Modular scale-free function subnetworks in auditory areas

Function connectivity analysis is set to probe the whole-brain network architecture. Only several specific areas have to be focused when a specific modal is considered. To explore the microscopic subnetworks in auditory modality, the mean shift algorithm is proposed to cluster the fMRI time courses in the corresponding activation areas and several heuristic conclusions are obtained. 1) The voxel degree distribution supports scale-free hypothesis, but the exponential is relatively small. 2) More global subnetworks appear in the more abstract cognition process. 3) At least half of the subnetworks are local networks and they seldom cross with each other, acting as independent modules.

Stable fast rewiring depends on the activation of skeleton voxels

Compared with the relatively stable structural networks, the functional networks, defined by the temporal correlation between remote neurophysiological events, are highly complex and variable. However, the transitions should never be random. So it was proposed that some stable fast rewiring mechanisms probably exist in the brain. In order to probe the underlying mechanisms, we analyze the fMRI signal in temporal dimension and obtain several heuristic conclusions. 1) There is a stable time delay, 7~14 seconds, between the stimulus onset and the activation of corresponding functional regions. 2) In analyzing the biophysical factors that support stable fast rewiring, it is, to our best knowledge, the first to observe that skeleton voxels may be essential for the fast rewiring process. 3) Our analysis on the structure of functional network supports the scale-free hypothesis.

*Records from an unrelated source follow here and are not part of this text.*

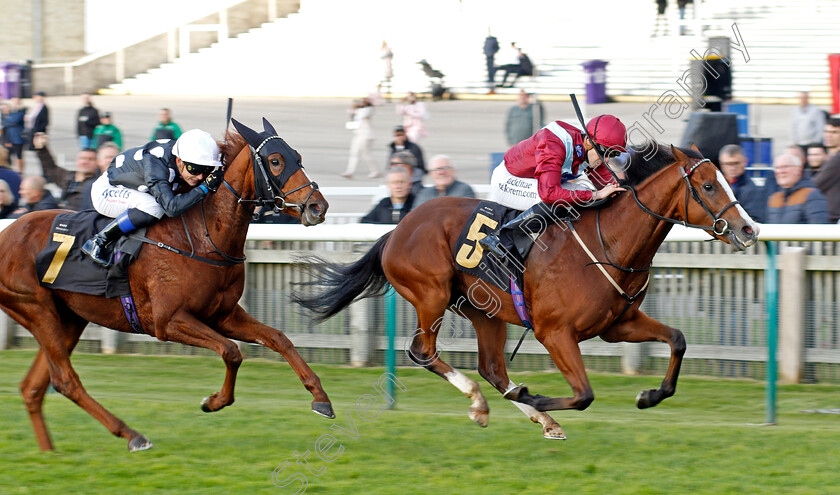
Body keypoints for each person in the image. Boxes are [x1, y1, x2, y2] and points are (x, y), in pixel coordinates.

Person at [480, 114, 627, 258]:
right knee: (566, 198)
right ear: (588, 141)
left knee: (584, 193)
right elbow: (549, 194)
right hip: (508, 181)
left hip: (534, 181)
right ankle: (501, 238)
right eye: (606, 152)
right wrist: (596, 194)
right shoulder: (554, 144)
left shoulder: (588, 147)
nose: (607, 159)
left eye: (613, 154)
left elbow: (607, 182)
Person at [80, 129, 224, 267]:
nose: (200, 176)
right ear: (179, 160)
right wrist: (205, 187)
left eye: (206, 170)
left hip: (132, 185)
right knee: (154, 207)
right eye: (195, 169)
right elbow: (171, 208)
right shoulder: (156, 166)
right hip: (106, 191)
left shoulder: (183, 153)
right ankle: (99, 241)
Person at [35, 138, 99, 211]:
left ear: (98, 163)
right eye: (82, 158)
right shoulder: (68, 176)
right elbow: (51, 168)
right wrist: (42, 149)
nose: (85, 162)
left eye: (90, 159)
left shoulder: (97, 184)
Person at [766, 153, 829, 224]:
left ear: (798, 169)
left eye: (785, 167)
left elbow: (819, 230)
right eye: (777, 168)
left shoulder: (811, 195)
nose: (780, 171)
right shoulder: (774, 198)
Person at [718, 144, 765, 222]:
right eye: (728, 164)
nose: (732, 168)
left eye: (736, 163)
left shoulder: (753, 191)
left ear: (745, 162)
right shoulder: (714, 186)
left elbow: (754, 219)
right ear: (721, 164)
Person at [341, 98, 379, 179]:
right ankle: (350, 171)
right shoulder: (358, 110)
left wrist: (357, 108)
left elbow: (363, 114)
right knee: (353, 153)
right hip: (358, 134)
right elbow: (349, 111)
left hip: (366, 135)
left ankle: (374, 171)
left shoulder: (369, 109)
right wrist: (354, 106)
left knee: (366, 154)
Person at [815, 120, 840, 223]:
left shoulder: (837, 160)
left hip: (834, 217)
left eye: (834, 132)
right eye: (826, 131)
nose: (828, 135)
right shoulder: (832, 158)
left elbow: (816, 184)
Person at [1, 97, 26, 173]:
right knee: (7, 155)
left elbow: (14, 120)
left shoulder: (21, 111)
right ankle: (9, 169)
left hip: (17, 138)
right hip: (8, 137)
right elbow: (5, 123)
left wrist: (8, 120)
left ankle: (20, 171)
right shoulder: (9, 113)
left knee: (19, 155)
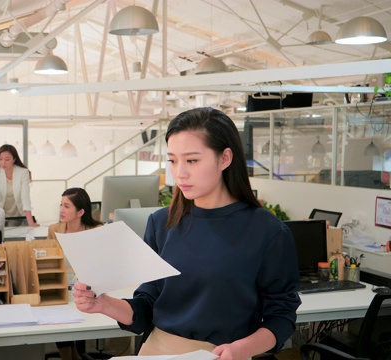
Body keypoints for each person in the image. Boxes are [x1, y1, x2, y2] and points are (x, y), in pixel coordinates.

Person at [72, 107, 301, 360]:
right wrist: (104, 304)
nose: (179, 173)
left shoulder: (267, 231)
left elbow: (281, 316)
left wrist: (243, 348)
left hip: (225, 355)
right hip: (157, 352)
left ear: (224, 158)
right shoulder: (161, 223)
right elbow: (147, 307)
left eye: (191, 160)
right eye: (172, 160)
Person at [48, 187, 102, 360]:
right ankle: (70, 356)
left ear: (81, 212)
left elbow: (101, 263)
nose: (61, 210)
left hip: (89, 290)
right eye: (61, 205)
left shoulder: (96, 230)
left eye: (66, 206)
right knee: (57, 313)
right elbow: (49, 263)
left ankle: (73, 356)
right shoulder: (54, 229)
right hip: (62, 289)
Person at [0, 144, 38, 227]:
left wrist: (31, 223)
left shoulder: (23, 172)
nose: (3, 163)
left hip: (19, 215)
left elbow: (25, 198)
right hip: (2, 216)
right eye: (0, 159)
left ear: (14, 159)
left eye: (7, 159)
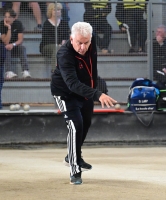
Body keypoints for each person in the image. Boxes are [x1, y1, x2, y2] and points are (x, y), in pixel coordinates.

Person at [51, 22, 117, 185]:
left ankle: (73, 155)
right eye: (79, 42)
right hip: (65, 93)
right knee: (76, 126)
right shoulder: (64, 54)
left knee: (86, 123)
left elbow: (92, 68)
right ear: (71, 38)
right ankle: (75, 169)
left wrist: (95, 89)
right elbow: (72, 84)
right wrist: (97, 94)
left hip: (85, 91)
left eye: (86, 42)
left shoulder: (90, 42)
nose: (83, 47)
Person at [0, 9, 31, 79]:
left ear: (14, 18)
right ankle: (8, 72)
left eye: (9, 17)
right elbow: (5, 41)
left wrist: (13, 45)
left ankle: (25, 71)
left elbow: (20, 39)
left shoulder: (18, 24)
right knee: (6, 48)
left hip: (14, 47)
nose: (7, 19)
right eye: (5, 17)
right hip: (2, 49)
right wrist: (9, 28)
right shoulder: (0, 25)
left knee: (22, 48)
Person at [40, 3, 70, 72]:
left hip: (61, 46)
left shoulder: (64, 23)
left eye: (59, 10)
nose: (57, 11)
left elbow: (66, 36)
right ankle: (55, 70)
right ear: (50, 11)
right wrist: (58, 43)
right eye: (55, 10)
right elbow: (46, 38)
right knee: (57, 48)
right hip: (47, 46)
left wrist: (64, 41)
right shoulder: (46, 23)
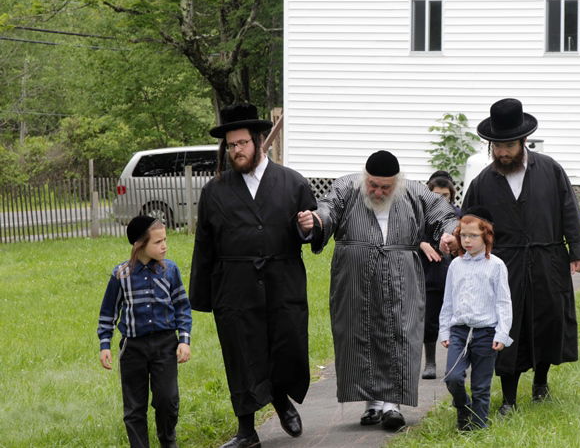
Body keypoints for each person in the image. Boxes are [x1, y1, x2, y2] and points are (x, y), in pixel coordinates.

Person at [445, 98, 580, 414]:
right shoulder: (483, 181)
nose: (502, 152)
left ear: (523, 141)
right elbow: (468, 222)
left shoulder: (550, 170)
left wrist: (578, 250)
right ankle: (509, 398)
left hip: (546, 260)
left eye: (508, 145)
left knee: (547, 322)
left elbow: (569, 210)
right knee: (507, 328)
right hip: (504, 265)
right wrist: (457, 242)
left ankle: (541, 381)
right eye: (496, 145)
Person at [190, 103, 317, 448]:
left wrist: (310, 228)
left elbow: (314, 230)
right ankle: (247, 430)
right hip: (234, 286)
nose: (236, 151)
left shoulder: (292, 183)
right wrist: (201, 297)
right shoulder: (214, 191)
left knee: (284, 346)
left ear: (259, 141)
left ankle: (281, 398)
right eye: (231, 146)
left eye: (242, 143)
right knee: (241, 355)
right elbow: (204, 245)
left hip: (283, 279)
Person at [303, 150, 458, 430]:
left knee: (400, 331)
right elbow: (326, 210)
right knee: (360, 332)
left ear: (396, 184)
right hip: (354, 277)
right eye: (372, 185)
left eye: (385, 187)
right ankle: (372, 403)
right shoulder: (346, 187)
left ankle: (392, 405)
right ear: (365, 178)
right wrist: (315, 221)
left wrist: (449, 233)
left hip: (402, 274)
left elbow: (444, 215)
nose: (377, 191)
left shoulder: (413, 192)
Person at [97, 216, 192, 448]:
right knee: (134, 408)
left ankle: (168, 441)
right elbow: (109, 311)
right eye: (158, 242)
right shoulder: (121, 275)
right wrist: (105, 344)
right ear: (140, 245)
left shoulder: (170, 271)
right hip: (133, 349)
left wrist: (184, 340)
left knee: (167, 400)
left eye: (165, 240)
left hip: (165, 345)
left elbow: (182, 306)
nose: (164, 246)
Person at [439, 207, 512, 431]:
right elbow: (448, 301)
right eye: (463, 235)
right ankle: (463, 408)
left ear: (486, 236)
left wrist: (502, 333)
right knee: (452, 377)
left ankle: (478, 429)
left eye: (473, 236)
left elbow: (503, 302)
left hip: (486, 333)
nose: (467, 240)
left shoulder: (496, 266)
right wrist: (444, 330)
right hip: (459, 332)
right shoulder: (455, 265)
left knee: (481, 386)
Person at [420, 171, 461, 379]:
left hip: (455, 275)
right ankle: (429, 362)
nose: (441, 198)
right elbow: (408, 235)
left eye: (445, 195)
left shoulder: (457, 215)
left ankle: (459, 361)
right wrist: (422, 243)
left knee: (458, 320)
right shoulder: (420, 216)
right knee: (429, 320)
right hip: (429, 274)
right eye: (437, 194)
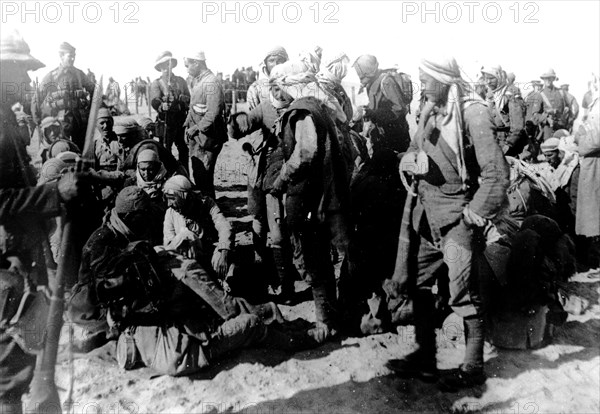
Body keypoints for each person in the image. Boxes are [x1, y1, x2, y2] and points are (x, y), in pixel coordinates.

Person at [386, 57, 509, 391]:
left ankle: (473, 368)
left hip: (457, 220)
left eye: (426, 78)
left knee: (463, 294)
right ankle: (425, 359)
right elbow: (415, 150)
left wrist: (475, 213)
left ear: (443, 78)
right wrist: (409, 160)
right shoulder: (431, 110)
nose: (421, 85)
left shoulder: (473, 113)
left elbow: (497, 174)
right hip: (426, 217)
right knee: (418, 283)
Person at [1, 29, 90, 414]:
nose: (25, 80)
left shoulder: (8, 122)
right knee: (7, 369)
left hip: (22, 257)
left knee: (18, 366)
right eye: (18, 72)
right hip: (5, 264)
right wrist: (55, 195)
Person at [270, 64, 351, 342]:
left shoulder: (303, 110)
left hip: (311, 197)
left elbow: (306, 152)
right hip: (328, 194)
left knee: (315, 259)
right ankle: (339, 314)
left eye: (279, 85)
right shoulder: (318, 104)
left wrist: (282, 176)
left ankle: (326, 323)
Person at [163, 176, 234, 280]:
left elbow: (224, 226)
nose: (169, 204)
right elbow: (169, 243)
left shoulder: (206, 204)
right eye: (167, 199)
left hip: (207, 252)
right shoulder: (170, 213)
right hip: (185, 259)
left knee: (230, 269)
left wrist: (224, 252)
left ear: (185, 196)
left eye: (172, 199)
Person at [32, 41, 96, 150]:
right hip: (59, 122)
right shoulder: (52, 76)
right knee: (61, 150)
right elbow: (37, 98)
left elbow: (94, 91)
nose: (73, 59)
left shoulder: (79, 74)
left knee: (81, 149)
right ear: (61, 56)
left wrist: (89, 109)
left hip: (79, 120)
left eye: (74, 56)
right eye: (70, 56)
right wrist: (37, 119)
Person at [183, 51, 228, 199]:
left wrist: (196, 127)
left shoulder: (211, 82)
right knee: (200, 174)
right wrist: (187, 126)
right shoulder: (198, 81)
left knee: (204, 177)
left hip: (209, 139)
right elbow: (193, 107)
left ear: (197, 63)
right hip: (199, 138)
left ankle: (210, 212)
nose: (187, 69)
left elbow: (214, 112)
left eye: (188, 65)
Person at [352, 55, 411, 154]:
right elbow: (378, 104)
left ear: (367, 71)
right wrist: (366, 110)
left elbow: (399, 109)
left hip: (395, 136)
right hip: (381, 135)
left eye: (360, 72)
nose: (359, 76)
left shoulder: (386, 81)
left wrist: (374, 113)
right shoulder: (372, 82)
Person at [574, 75, 600, 270]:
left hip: (595, 162)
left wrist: (581, 141)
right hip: (593, 163)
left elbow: (596, 139)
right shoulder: (593, 102)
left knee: (594, 211)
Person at [150, 51, 191, 167]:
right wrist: (161, 106)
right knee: (165, 149)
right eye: (163, 66)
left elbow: (189, 99)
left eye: (168, 64)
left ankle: (185, 173)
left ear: (172, 65)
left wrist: (182, 100)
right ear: (160, 67)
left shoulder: (181, 81)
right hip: (166, 122)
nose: (166, 68)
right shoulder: (157, 83)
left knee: (183, 148)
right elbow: (154, 100)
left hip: (180, 120)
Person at [480, 64, 527, 156]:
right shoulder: (490, 96)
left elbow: (518, 126)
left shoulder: (510, 95)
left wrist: (509, 144)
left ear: (499, 77)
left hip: (509, 144)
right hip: (495, 142)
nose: (488, 82)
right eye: (486, 79)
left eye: (491, 78)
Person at [528, 69, 567, 141]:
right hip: (548, 129)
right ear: (543, 79)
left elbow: (570, 107)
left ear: (553, 79)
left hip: (561, 126)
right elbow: (535, 114)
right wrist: (546, 119)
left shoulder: (561, 92)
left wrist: (568, 120)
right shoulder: (540, 95)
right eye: (546, 78)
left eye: (550, 78)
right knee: (549, 149)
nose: (548, 80)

Who dominates the retinotectal mapping

Retina ganglia cells (RGCs) connect to the tectum neurons in the midbrain through 1–1 strict topic mapping, which benefits the precise information transmission and is called retinotopic mapping. Its significant to understand the underlying mechanisms that contributing to the topic mapping. Inspired by the experimental observations given by [Nicol et al 2007 Nat. Neurosci. 10(3):340], we divide the retinotectal mapping into three almost independent stages, axon overshooting, axon retraction, and the final refinement of axons and arborization. In order to analyze the roles that forward signaling, reverse signaling and neural activity plays in different stages, an axon retraction model and a refinement procedure have been proposed to simulate the retinotopic mapping process. We testify the asymmetry of gradients between forward signaling and reverse signaling, and find that it is the forward signaling that dominates the axon retraction. Also, the refinement procedure demonstrates that the reverse-signaling-induced gradient branching and the synapse-dependent neural activity lead the RGC axons projecting to the topic target tectum neurons.